- Doris Belack as Anna Wolek
- Portrayed by: Doris Belack (1968–77); Kathleen Maguire (1977–78); Phyllis Behar (1978–82);
- Duration: 1968–82
- First appearance: July 15, 1968
- Last appearance: December 1982
- Created by: Agnes Nixon
- Introduced by: Doris Quinlan

= Anna Wolek =

Anna Wolek is a fictional character on the American soap opera One Life to Live. Actress Doris Belack played the character from the show's first episode in 1968 until 1977. After Belack left the show, Kathleen Maguire played the character from 1977 until 1978. Phyllis Behar last played the role from 1978 until the character's final appearance in 1982.

==Casting==
The role of Anna was originally cast by series creator and head writer Agnes Nixon to Broadway actress Doris Belack for the series pilot that aired July 15, 1968. Belack was an American of Eastern European Jewish descent like the Polish American character she played, and appeared in the role until 1977 and then she left to pursue acting roles outside of daytime television. Executive producer and Nixon protege Gordon Russell temporarily recast the role to recognized stage and theatre actress Kathleen Maguire in 1977. Former show scriptwriter Phyllis Behar recast herself to play the role in 1978, and played "Anna" until 1982.

==Character background and storyline==
Anna (Belack) was introduced in the One Life to Live series debut in July 1968 as a homemaker and hospital volunteer, and matriarchal figure as the elder sibling to brothers Vince Wolek (Antony Ponzini) and Larry Wolek (Paul Tulley, Michael Storm after 1969). She lives in a tenement apartment complex in working-class west Llanview, living in a corridor directly opposite the Lord family housekeeper Sadie Gray (Lillian Hayman).
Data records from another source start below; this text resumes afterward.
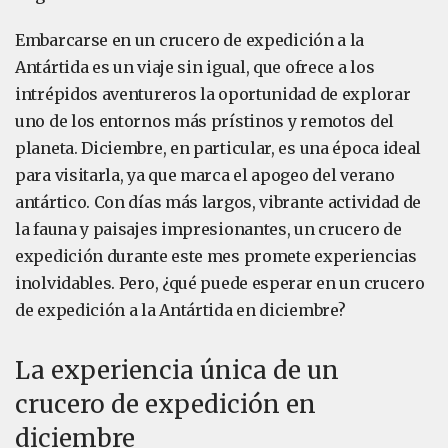
Embarcarse en un crucero de expedición a la
Antártida es un viaje sin igual, que ofrece a los
intrépidos aventureros la oportunidad de explorar
uno de los entornos más prístinos y remotos del
planeta. Diciembre, en particular, es una época ideal
para visitarla, ya que marca el apogeo del verano
antártico. Con días más largos, vibrante actividad de
la fauna y paisajes impresionantes, un crucero de
expedición durante este mes promete experiencias
inolvidables. Pero, ¿qué puede esperar en un crucero
de expedición a la Antártida en diciembre?
La experiencia única de un
crucero de expedición en
diciembre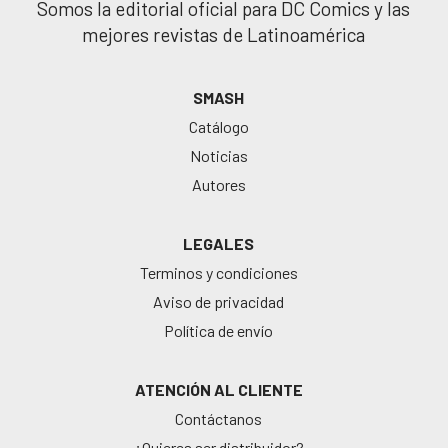
Somos la editorial oficial para DC Comics y las
mejores revistas de Latinoamérica
SMASH
Catálogo
Noticias
Autores
LEGALES
Terminos y condiciones
Aviso de privacidad
Política de envío
ATENCIÓN AL CLIENTE
Contáctanos
¿Quieres ser distribuidor?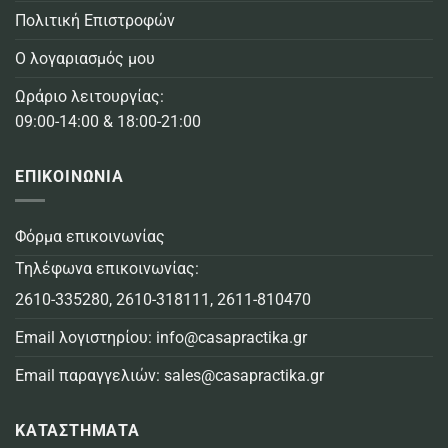
Πολιτική Επιστροφών
Ο λογαριασμός μου
Ωράριο λειτουργίας:
09:00-14:00 & 18:00-21:00
ΕΠΙΚΟΙΝΩΝΙΑ
Φόρμα επικοινωνίας
Τηλέφωνα επικοινωνίας:
2610-335280
,
2610-318111
,
2611-810470
Email λογιστηρίου:
info@casapractika.gr
Email παραγγελιών:
sales@casapractika.gr
ΚΑΤΑΣΤΗΜΑΤΑ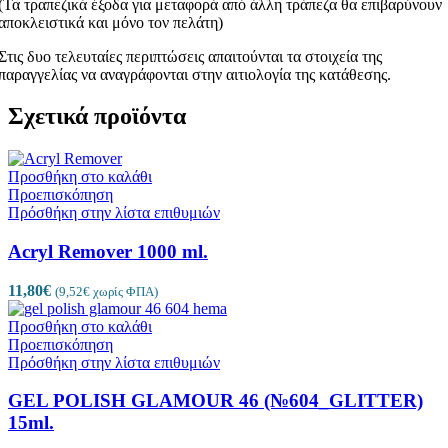
(Τα τραπεζικά έξοδα για μεταφορά από άλλη τράπεζα θα επιβαρύνουν
αποκλειστικά και μόνο τον πελάτη)
Στις δυο τελευταίες περιπτώσεις απαιτούνται τα στοιχεία της
παραγγελίας να αναγράφονται στην αιτιολογία της κατάθεσης.
Σχετικά προϊόντα
Προσθήκη στο καλάθι
Προεπισκόπηση
Πρόσθήκη στην λίστα επιθυμιών
Acryl Remover 1000 ml.
11,80
€
(
9,52
€
χωρίς ΦΠΑ)
Προσθήκη στο καλάθι
Προεπισκόπηση
Πρόσθήκη στην λίστα επιθυμιών
GEL POLISH GLAMOUR 46 (№604_GLITTER)
15ml.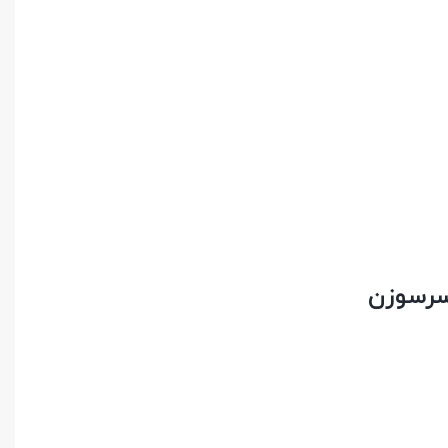
 سرسوزن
In her work as a hospital volunteer, Anna works alongside and shadows brother and Llanview Hospital resident physician Larry and befriends Meredith Lord (Trish Van Devere, Lynn Benesch after 1969). Larry works under Llanview Hospital chief of staff Jim Craig (Robert Milli, Nat Polen after 1969), to whom Anna grows an affinity. The two begin dating in 1969, and marry onscreen on April 10, 1970. Leading up to the nuptials and more obviously afterward, Anna clashes with Jim's rebellious teen daughter Cathy Craig (originally Catherine Burns, notably Dorrie Kavanaugh). Cathy begins abusing drugs, and eventually Jim and Anna persuade her to enter rehab at the real-life Odyssey House in New York City.

By the mid-1970s, the role of Anna in the series was reduced to a supporting role. She (Phyllis Behar) leaves fictional Llanview in 1982 to live in Florida, after husband Jim (and Polen) dies off-screen in 1981, and her brother and police officer Vince (Michael Ingram) is shot and killed in the line of duty.

==Impact==
The supporting role of Anna appears on the first 14 years of the series, alongside long-running original front-burner characters Larry Wolek, Joe Riley (Lee Patterson), Carla Gray (Ellen Holly), and Victoria Lord (Erika Slezak after 1971). Belack's Anna played a central role in the Carla Gray interracial romance storyline between Holly's Carla and Llanview Hospital doctors Jim Craig and Price Trainor (Peter DeAnda).